Let's go over the rest of the routing.xml and explain what each part does. It's a sample for a CRUD-style set of routes for a fictional product catalogue. The parent route is named "products" and just contains the pattern ^/products and a module defintion. If the rules are applied against any url that starts with "/products", the module is set to "Products" and the leading part is stripped from the input. If none of the child routes matches, the 404 page is displayed, because the action is not set. The products.index route has a pattern that matches the empty string and sets the action to "Index", so that the url "/products" is routed to the Products_IndexAction. We could achieve the same effect if we just set the action to Index in the products route, but then any url starting with "/products" that is not matched by a child-route would still go to the Products_IndexAction and this is not what we intended - we want the url "/productsfoobar" to go to the 404 page.
The next important thing to note is the products.product route. It sets the action to "Product" but as the comment explains, this action itself should not exist. It's just a folder for all the subactions for a product. The pattern matches and url that contains a slash followed by an id of only digits. So the url "/products/123" would first get matched by the route "products" where the string "/products" is cut from the url. This leaves us with "/123" which will be matched by the products.product route. This would still send us to the 404 page as the Products_ProductAction does not exist, but the remaining empty string will get matched by the products.product.view route. So the final action is Products_ProductViewAction.

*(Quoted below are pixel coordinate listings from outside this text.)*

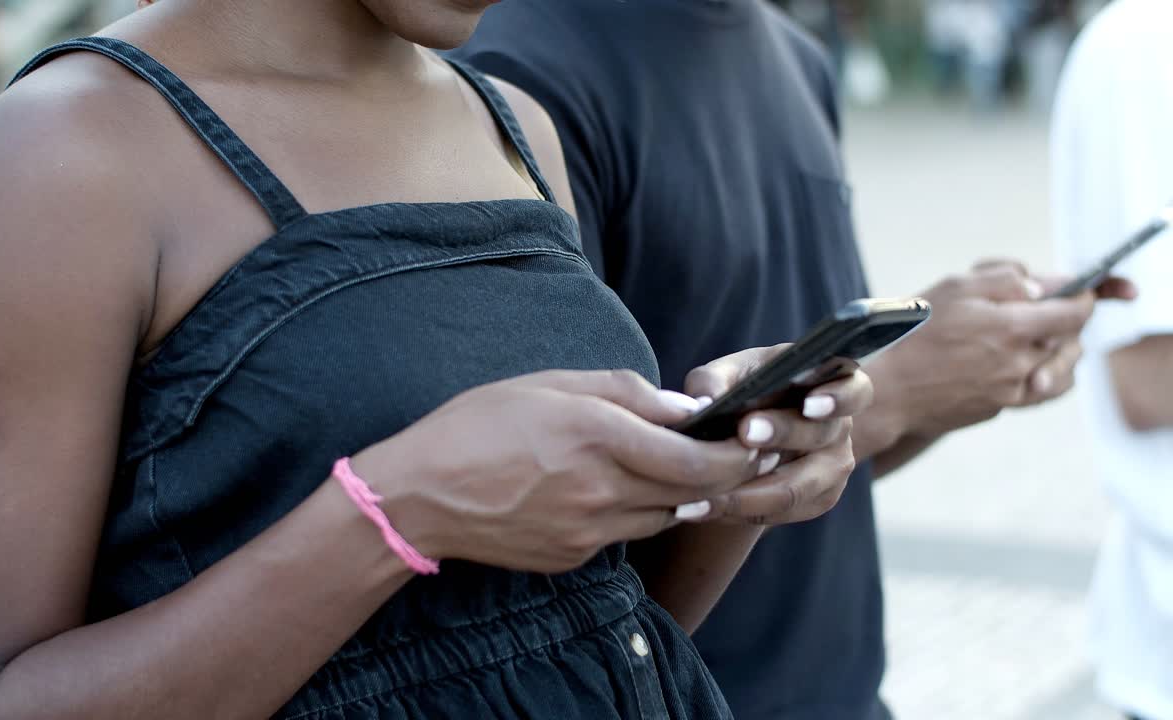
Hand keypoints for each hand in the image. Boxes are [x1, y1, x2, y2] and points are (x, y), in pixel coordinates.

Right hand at [352, 370, 757, 573]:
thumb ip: (623, 390)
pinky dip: (637, 510)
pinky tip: (621, 488)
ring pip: (665, 516)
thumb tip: (684, 407)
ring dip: (684, 494)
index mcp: (598, 436)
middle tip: (741, 453)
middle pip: (693, 492)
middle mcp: (602, 489)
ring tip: (682, 467)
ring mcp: (589, 530)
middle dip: (725, 474)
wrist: (419, 496)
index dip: (736, 454)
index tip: (752, 439)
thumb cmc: (477, 425)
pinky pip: (626, 534)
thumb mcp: (548, 382)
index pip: (697, 458)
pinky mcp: (574, 555)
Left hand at [681, 346, 873, 524]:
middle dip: (781, 434)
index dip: (836, 398)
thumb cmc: (745, 390)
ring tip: (702, 496)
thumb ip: (714, 381)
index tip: (809, 404)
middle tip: (744, 432)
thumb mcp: (727, 376)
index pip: (853, 390)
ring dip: (747, 494)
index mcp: (831, 384)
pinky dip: (739, 511)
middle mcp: (840, 426)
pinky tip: (702, 508)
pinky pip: (780, 513)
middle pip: (819, 435)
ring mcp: (834, 467)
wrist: (749, 432)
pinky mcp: (819, 500)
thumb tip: (703, 404)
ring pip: (795, 488)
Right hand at [867, 261, 1132, 442]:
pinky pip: (1038, 390)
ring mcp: (1014, 390)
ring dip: (1059, 350)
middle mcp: (1022, 361)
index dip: (1088, 297)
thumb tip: (1044, 287)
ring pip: (1061, 369)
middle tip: (1050, 309)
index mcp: (1015, 326)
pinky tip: (1020, 364)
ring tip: (1039, 337)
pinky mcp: (1001, 407)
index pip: (1077, 311)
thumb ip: (1006, 279)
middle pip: (1072, 339)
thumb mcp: (955, 287)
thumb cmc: (915, 333)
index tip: (1083, 290)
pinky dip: (1040, 374)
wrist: (889, 392)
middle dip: (1068, 321)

The last interesting route is the products.product.gallery route. It contains an optional paging parameter and by using the defaults tag sets a default value in case it's not provided by the user. Note how the optional page parameter contains a "/" as prefix and how the prefix must be placed in the default as well.
As you can see, all routes that actually map to an existing Module/Action pair are anchored on the right. That prevents that urls are matched that start out with a valid part but contain trailing garbage.